◆ WHAT TO DO
Format everything from the line containing "region: Gelderland" down to the end of the items below as a JSON list of strings, one string per line, with blank lines dropped and the pictures left out.

◆ WORKING DATA
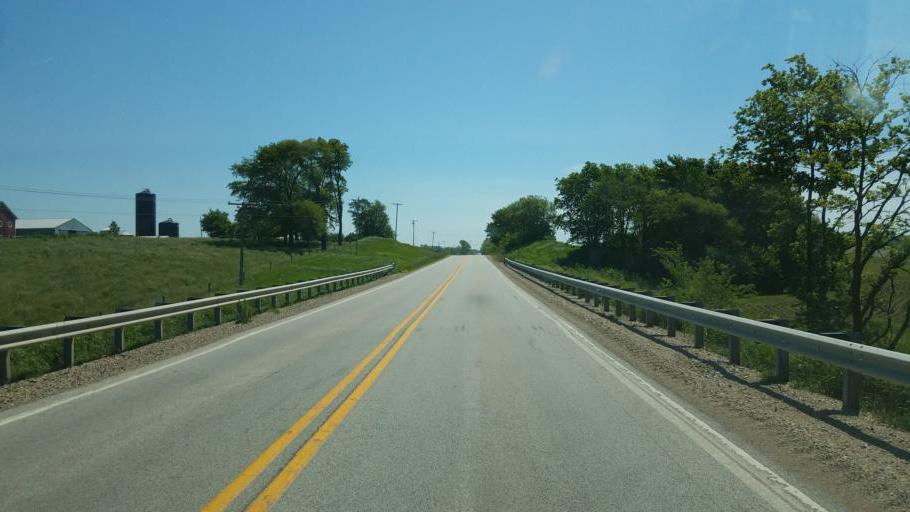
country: US
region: Illinois
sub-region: McLean County
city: Heyworth
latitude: 40.3122
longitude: -89.0293
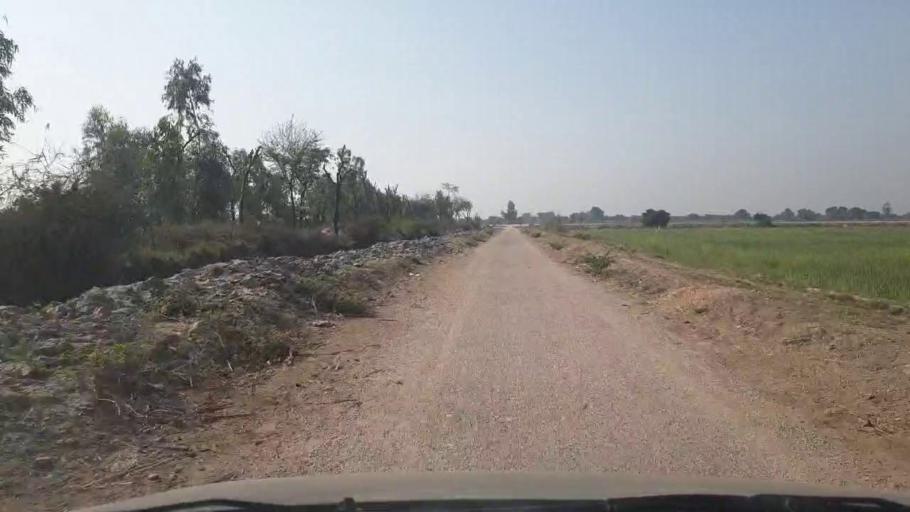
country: PK
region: Sindh
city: Mirwah Gorchani
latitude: 25.2621
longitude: 69.1136
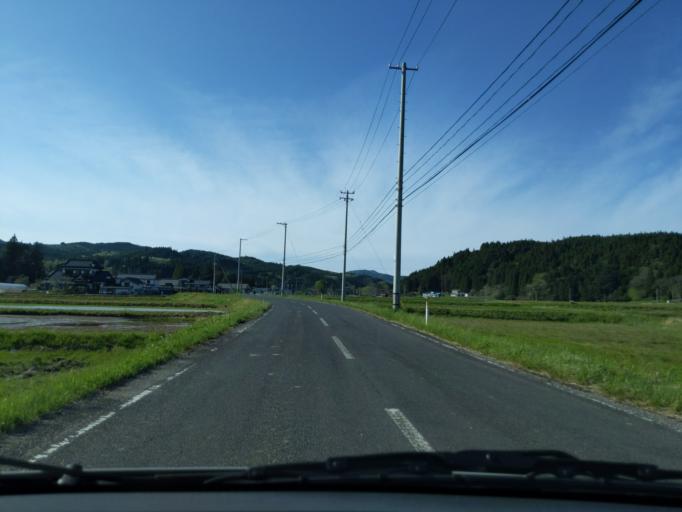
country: JP
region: Iwate
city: Ichinoseki
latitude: 38.8381
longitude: 140.9102
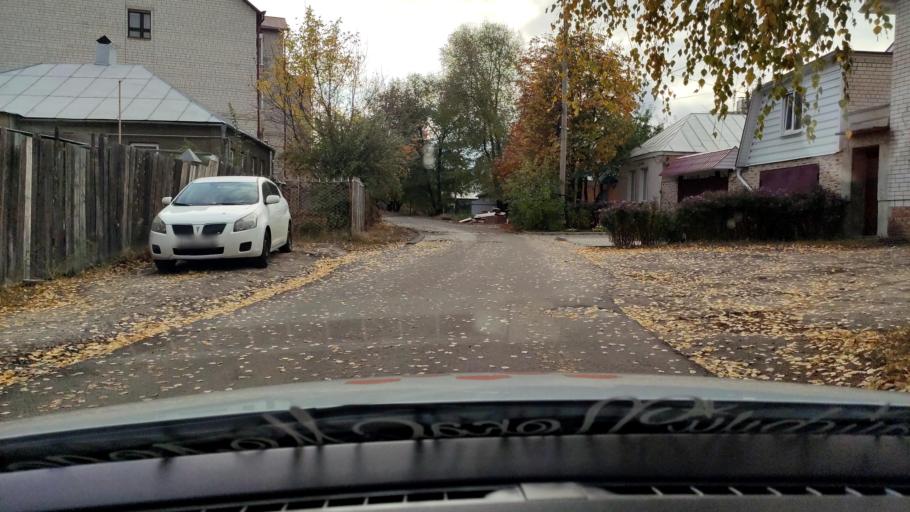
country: RU
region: Voronezj
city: Voronezh
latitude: 51.6900
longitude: 39.2017
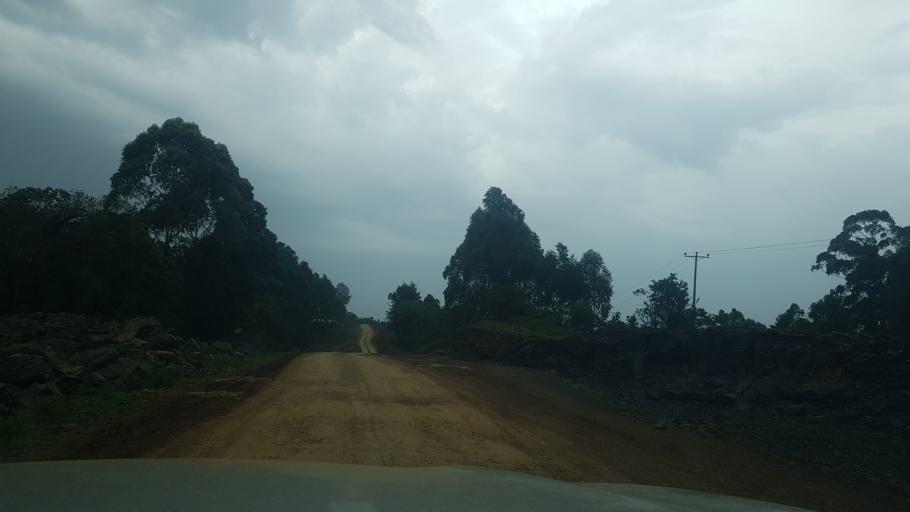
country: ET
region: Oromiya
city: Gore
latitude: 7.9135
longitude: 35.5131
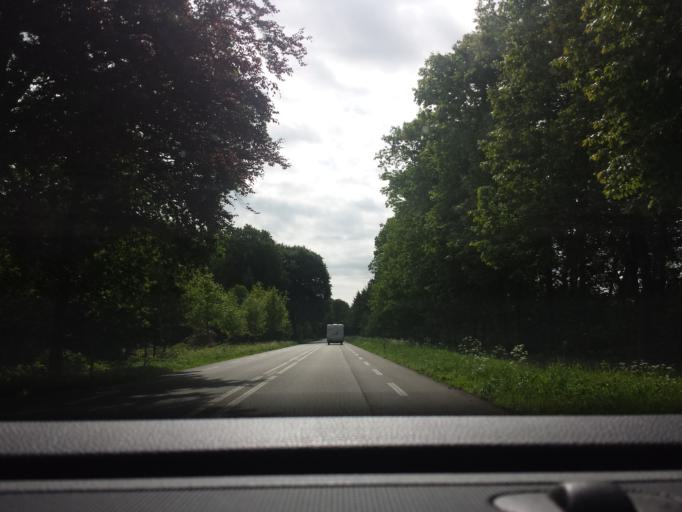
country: NL
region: Gelderland
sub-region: Gemeente Lochem
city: Barchem
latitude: 52.0934
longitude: 6.4007
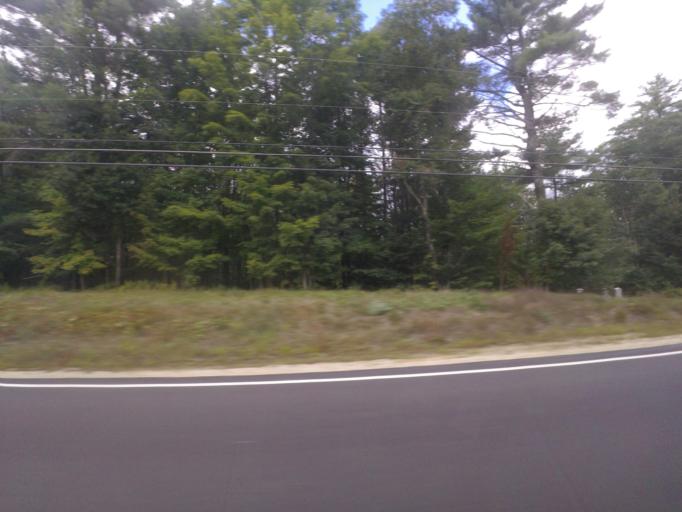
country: US
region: New Hampshire
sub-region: Rockingham County
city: Northwood
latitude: 43.2032
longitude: -71.1030
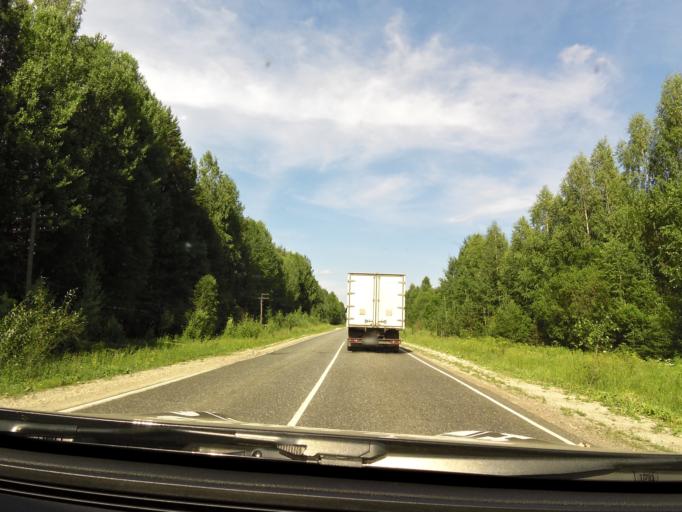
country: RU
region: Kirov
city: Belaya Kholunitsa
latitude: 58.7951
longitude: 50.5244
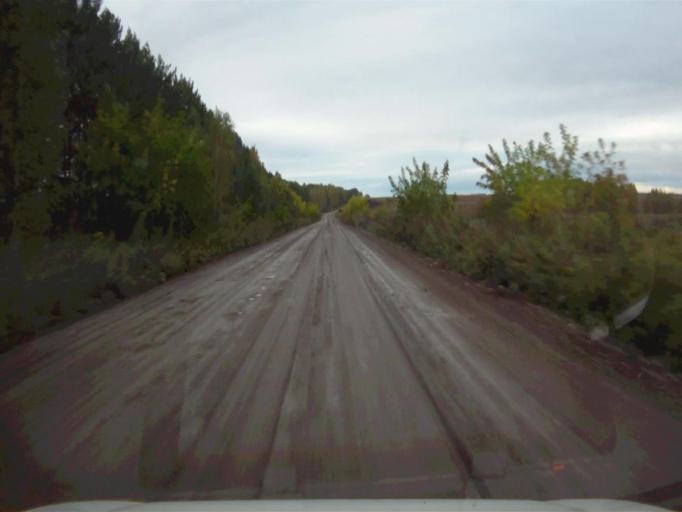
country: RU
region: Sverdlovsk
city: Mikhaylovsk
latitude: 56.1480
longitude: 59.2758
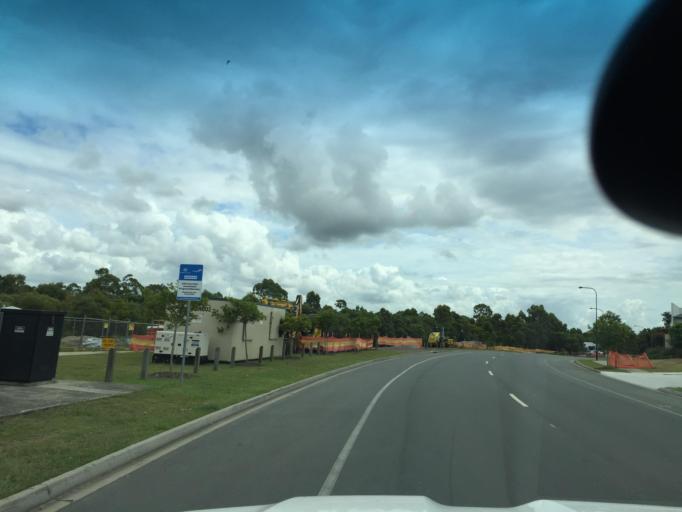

◆ THE REPLY
[
  "region: Gelderland",
  "sub-region: Gemeente Lochem",
  "city: Barchem",
  "latitude: 52.0934",
  "longitude: 6.4007",
  "country: US",
  "region: New Hampshire",
  "sub-region: Rockingham County",
  "city: Northwood",
  "latitude: 43.2032",
  "longitude: -71.1030",
  "country: RU",
  "region: Kirov",
  "city: Belaya Kholunitsa",
  "latitude: 58.7951",
  "longitude: 50.5244",
  "country: RU",
  "region: Sverdlovsk",
  "city: Mikhaylovsk",
  "latitude: 56.1480",
  "longitude: 59.2758"
]